Your task is to copy every record exactly.

★ ★ ★ ★ ★

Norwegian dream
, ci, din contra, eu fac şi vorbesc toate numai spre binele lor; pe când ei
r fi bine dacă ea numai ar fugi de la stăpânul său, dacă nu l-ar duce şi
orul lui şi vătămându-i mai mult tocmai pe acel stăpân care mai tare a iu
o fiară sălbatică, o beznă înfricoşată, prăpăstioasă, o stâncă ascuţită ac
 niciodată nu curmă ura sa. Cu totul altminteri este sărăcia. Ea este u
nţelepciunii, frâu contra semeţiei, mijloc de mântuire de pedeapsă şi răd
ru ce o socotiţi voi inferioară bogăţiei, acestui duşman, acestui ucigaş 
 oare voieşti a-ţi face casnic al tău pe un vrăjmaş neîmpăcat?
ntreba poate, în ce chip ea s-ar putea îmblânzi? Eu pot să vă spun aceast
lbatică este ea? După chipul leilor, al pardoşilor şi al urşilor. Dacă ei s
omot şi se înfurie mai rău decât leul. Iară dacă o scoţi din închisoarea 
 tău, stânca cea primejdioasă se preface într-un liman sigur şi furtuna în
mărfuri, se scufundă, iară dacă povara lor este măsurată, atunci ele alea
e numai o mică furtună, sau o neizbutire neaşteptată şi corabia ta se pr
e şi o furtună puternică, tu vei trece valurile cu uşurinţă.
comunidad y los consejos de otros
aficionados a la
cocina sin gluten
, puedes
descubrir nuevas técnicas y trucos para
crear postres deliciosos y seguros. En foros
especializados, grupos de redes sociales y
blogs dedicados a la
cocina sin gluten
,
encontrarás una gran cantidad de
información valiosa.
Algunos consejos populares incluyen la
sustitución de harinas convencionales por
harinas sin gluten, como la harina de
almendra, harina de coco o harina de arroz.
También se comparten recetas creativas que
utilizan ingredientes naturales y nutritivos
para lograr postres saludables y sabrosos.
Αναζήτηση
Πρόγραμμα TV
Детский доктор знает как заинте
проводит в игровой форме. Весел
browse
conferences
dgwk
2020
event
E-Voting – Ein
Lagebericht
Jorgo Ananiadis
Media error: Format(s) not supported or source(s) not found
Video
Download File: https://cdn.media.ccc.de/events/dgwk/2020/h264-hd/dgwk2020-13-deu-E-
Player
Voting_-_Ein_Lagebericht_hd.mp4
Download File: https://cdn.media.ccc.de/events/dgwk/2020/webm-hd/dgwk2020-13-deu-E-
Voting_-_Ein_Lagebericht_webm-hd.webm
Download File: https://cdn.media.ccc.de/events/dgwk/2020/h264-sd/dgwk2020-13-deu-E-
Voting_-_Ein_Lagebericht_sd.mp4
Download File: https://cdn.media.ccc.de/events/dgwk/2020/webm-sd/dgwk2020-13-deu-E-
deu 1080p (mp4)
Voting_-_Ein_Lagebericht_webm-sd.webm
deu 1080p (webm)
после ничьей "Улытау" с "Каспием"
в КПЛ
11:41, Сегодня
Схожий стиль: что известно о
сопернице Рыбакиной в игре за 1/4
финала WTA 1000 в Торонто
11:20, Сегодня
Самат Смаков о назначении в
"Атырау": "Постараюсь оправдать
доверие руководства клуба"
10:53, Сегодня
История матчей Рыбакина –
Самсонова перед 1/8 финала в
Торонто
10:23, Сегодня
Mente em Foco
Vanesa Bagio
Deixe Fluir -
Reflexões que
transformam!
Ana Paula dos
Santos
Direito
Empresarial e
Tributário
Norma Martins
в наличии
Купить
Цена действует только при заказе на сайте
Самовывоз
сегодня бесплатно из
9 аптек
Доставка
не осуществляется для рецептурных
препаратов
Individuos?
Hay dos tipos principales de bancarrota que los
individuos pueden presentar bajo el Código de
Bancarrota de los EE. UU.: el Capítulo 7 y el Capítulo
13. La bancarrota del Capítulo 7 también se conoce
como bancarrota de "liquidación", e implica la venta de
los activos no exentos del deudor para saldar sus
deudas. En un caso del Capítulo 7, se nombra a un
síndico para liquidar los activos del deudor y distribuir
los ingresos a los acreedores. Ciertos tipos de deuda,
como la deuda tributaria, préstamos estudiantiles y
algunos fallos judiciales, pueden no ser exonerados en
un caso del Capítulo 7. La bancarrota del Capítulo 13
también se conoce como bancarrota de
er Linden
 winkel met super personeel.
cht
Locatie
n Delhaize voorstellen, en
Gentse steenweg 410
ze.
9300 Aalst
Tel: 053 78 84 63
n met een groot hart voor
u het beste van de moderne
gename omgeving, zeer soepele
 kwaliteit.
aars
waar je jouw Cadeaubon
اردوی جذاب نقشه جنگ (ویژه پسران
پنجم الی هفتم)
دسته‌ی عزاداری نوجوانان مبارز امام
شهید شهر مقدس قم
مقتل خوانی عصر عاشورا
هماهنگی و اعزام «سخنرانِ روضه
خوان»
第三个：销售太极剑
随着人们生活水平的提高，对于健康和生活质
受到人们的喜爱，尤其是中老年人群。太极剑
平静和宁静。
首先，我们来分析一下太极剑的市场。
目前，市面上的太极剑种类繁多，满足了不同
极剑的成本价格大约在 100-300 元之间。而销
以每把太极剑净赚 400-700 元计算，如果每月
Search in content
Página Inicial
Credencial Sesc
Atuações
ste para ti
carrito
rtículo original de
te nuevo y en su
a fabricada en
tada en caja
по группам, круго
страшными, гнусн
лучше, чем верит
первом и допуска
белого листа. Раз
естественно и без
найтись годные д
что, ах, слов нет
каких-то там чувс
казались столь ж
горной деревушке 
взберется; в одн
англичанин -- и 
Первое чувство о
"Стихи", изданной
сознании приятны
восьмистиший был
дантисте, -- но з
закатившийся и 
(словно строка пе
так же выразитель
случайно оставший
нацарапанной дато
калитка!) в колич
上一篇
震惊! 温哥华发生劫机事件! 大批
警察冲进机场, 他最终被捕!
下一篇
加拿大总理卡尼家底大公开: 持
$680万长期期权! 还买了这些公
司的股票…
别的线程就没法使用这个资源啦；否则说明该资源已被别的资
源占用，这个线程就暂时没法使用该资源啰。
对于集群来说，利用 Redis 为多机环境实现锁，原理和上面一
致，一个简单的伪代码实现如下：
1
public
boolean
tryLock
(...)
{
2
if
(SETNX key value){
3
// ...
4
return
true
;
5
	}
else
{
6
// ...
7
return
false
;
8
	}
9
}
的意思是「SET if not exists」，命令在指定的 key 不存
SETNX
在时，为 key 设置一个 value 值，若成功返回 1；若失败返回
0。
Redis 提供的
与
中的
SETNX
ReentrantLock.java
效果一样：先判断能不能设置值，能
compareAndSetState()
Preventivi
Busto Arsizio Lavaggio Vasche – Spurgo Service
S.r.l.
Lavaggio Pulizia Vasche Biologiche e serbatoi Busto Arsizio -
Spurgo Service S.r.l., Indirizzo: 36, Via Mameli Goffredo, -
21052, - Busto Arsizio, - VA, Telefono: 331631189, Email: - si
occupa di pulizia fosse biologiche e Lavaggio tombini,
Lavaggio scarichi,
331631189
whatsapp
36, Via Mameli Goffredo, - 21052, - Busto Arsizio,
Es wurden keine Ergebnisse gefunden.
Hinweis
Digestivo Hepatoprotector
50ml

★ ★ ★ ★ ★

Problem solution:
Norwegian dream
, ci, din contra, eu fac şi vorbesc toate numai spre binele lor; pe când ei
r fi bine dacă ea numai ar fugi de la stăpânul său, dacă nu l-ar duce şi
orul lui şi vătămându-i mai mult tocmai pe acel stăpân care mai tare a iu
o fiară sălbatică, o beznă înfricoşată, prăpăstioasă, o stâncă ascuţită ac
 niciodată nu curmă ura sa. Cu totul altminteri este sărăcia. Ea este u
nţelepciunii, frâu contra semeţiei, mijloc de mântuire de pedeapsă şi răd
ru ce o socotiţi voi inferioară bogăţiei, acestui duşman, acestui ucigaş 
 oare voieşti a-ţi face casnic al tău pe un vrăjmaş neîmpăcat?
ntreba poate, în ce chip ea s-ar putea îmblânzi? Eu pot să vă spun aceast
lbatică este ea? După chipul leilor, al pardoşilor şi al urşilor. Dacă ei s
omot şi se înfurie mai rău decât leul. Iară dacă o scoţi din închisoarea 
 tău, stânca cea primejdioasă se preface într-un liman sigur şi furtuna în
mărfuri, se scufundă, iară dacă povara lor este măsurată, atunci ele alea
e numai o mică furtună, sau o neizbutire neaşteptată şi corabia ta se pr
e şi o furtună puternică, tu vei trece valurile cu uşurinţă.
comunidad y los consejos de otros
aficionados a la
cocina sin gluten
, puedes
descubrir nuevas técnicas y trucos para
crear postres deliciosos y seguros. En foros
especializados, grupos de redes sociales y
blogs dedicados a la
cocina sin gluten
,
encontrarás una gran cantidad de
información valiosa.
Algunos consejos populares incluyen la
sustitución de harinas convencionales por
harinas sin gluten, como la harina de
almendra, harina de coco o harina de arroz.
También se comparten recetas creativas que
utilizan ingredientes naturales y nutritivos
para lograr postres saludables y sabrosos.
Αναζήτηση
Πρόγραμμα TV
Детский доктор знает как заинте
проводит в игровой форме. Весел
browse
conferences
dgwk
2020
event
E-Voting – Ein
Lagebericht
Jorgo Ananiadis
Media error: Format(s) not supported or source(s) not found
Video
Download File: https://cdn.media.ccc.de/events/dgwk/2020/h264-hd/dgwk2020-13-deu-E-
Player
Voting_-_Ein_Lagebericht_hd.mp4
Download File: https://cdn.media.ccc.de/events/dgwk/2020/webm-hd/dgwk2020-13-deu-E-
Voting_-_Ein_Lagebericht_webm-hd.webm
Download File: https://cdn.media.ccc.de/events/dgwk/2020/h264-sd/dgwk2020-13-deu-E-
Voting_-_Ein_Lagebericht_sd.mp4
Download File: https://cdn.media.ccc.de/events/dgwk/2020/webm-sd/dgwk2020-13-deu-E-
deu 1080p (mp4)
Voting_-_Ein_Lagebericht_webm-sd.webm
deu 1080p (webm)
после ничьей "Улытау" с "Каспием"
в КПЛ
11:41, Сегодня
Схожий стиль: что известно о
сопернице Рыбакиной в игре за 1/4
финала WTA 1000 в Торонто
11:20, Сегодня
Самат Смаков о назначении в
"Атырау": "Постараюсь оправдать
доверие руководства клуба"
10:53, Сегодня
История матчей Рыбакина –
Самсонова перед 1/8 финала в
Торонто
10:23, Сегодня
Mente em Foco
Vanesa Bagio
Deixe Fluir -
Reflexões que
transformam!
Ana Paula dos
Santos
Direito
Empresarial e
Tributário
Norma Martins
в наличии
Купить
Цена действует только при заказе на сайте
Самовывоз
сегодня бесплатно из
9 аптек
Доставка
не осуществляется для рецептурных
препаратов
Individuos?
Hay dos tipos principales de bancarrota que los
individuos pueden presentar bajo el Código de
Bancarrota de los EE. UU.: el Capítulo 7 y el Capítulo
13. La bancarrota del Capítulo 7 también se conoce
como bancarrota de "liquidación", e implica la venta de
los activos no exentos del deudor para saldar sus
deudas. En un caso del Capítulo 7, se nombra a un
síndico para liquidar los activos del deudor y distribuir
los ingresos a los acreedores. Ciertos tipos de deuda,
como la deuda tributaria, préstamos estudiantiles y
algunos fallos judiciales, pueden no ser exonerados en
un caso del Capítulo 7. La bancarrota del Capítulo 13
también se conoce como bancarrota de
er Linden
 winkel met super personeel.
cht
Locatie
n Delhaize voorstellen, en
Gentse steenweg 410
ze.
9300 Aalst
Tel: 053 78 84 63
n met een groot hart voor
u het beste van de moderne
gename omgeving, zeer soepele
 kwaliteit.
aars
waar je jouw Cadeaubon
اردوی جذاب نقشه جنگ (ویژه پسران
پنجم الی هفتم)
دسته‌ی عزاداری نوجوانان مبارز امام
شهید شهر مقدس قم
مقتل خوانی عصر عاشورا
هماهنگی و اعزام «سخنرانِ روضه
خوان»
第三个：销售太极剑
随着人们生活水平的提高，对于健康和生活质
受到人们的喜爱，尤其是中老年人群。太极剑
平静和宁静。
首先，我们来分析一下太极剑的市场。
目前，市面上的太极剑种类繁多，满足了不同
极剑的成本价格大约在 100-300 元之间。而销
以每把太极剑净赚 400-700 元计算，如果每月
Search in content
Página Inicial
Credencial Sesc
Atuações
ste para ti
carrito
rtículo original de
te nuevo y en su
a fabricada en
tada en caja
по группам, круго
страшными, гнусн
лучше, чем верит
первом и допуска
белого листа. Раз
естественно и без
найтись годные д
что, ах, слов нет
каких-то там чувс
казались столь ж
горной деревушке 
взберется; в одн
англичанин -- и 
Первое чувство о
"Стихи", изданной
сознании приятны
восьмистиший был
дантисте, -- но з
закатившийся и 
(словно строка пе
так же выразитель
случайно оставший
нацарапанной дато
калитка!) в колич
上一篇
震惊! 温哥华发生劫机事件! 大批
警察冲进机场, 他最终被捕!
下一篇
加拿大总理卡尼家底大公开: 持
$680万长期期权! 还买了这些公
司的股票…
别的线程就没法使用这个资源啦；否则说明该资源已被别的资
源占用，这个线程就暂时没法使用该资源啰。
对于集群来说，利用 Redis 为多机环境实现锁，原理和上面一
致，一个简单的伪代码实现如下：
1
public
boolean
tryLock
(...)
{
2
if
(SETNX key value){
3
// ...
4
return
true
;
5
	}
else
{
6
// ...
7
return
false
;
8
	}
9
}
的意思是「SET if not exists」，命令在指定的 key 不存
SETNX
在时，为 key 设置一个 value 值，若成功返回 1；若失败返回
0。
Redis 提供的
与
中的
SETNX
ReentrantLock.java
效果一样：先判断能不能设置值，能
compareAndSetState()
Preventivi
Busto Arsizio Lavaggio Vasche – Spurgo Service
S.r.l.
Lavaggio Pulizia Vasche Biologiche e serbatoi Busto Arsizio -
Spurgo Service S.r.l., Indirizzo: 36, Via Mameli Goffredo, -
21052, - Busto Arsizio, - VA, Telefono: 331631189, Email: - si
occupa di pulizia fosse biologiche e Lavaggio tombini,
Lavaggio scarichi,
331631189
whatsapp
36, Via Mameli Goffredo, - 21052, - Busto Arsizio,
Es wurden keine Ergebnisse gefunden.
Hinweis
Digestivo Hepatoprotector
50ml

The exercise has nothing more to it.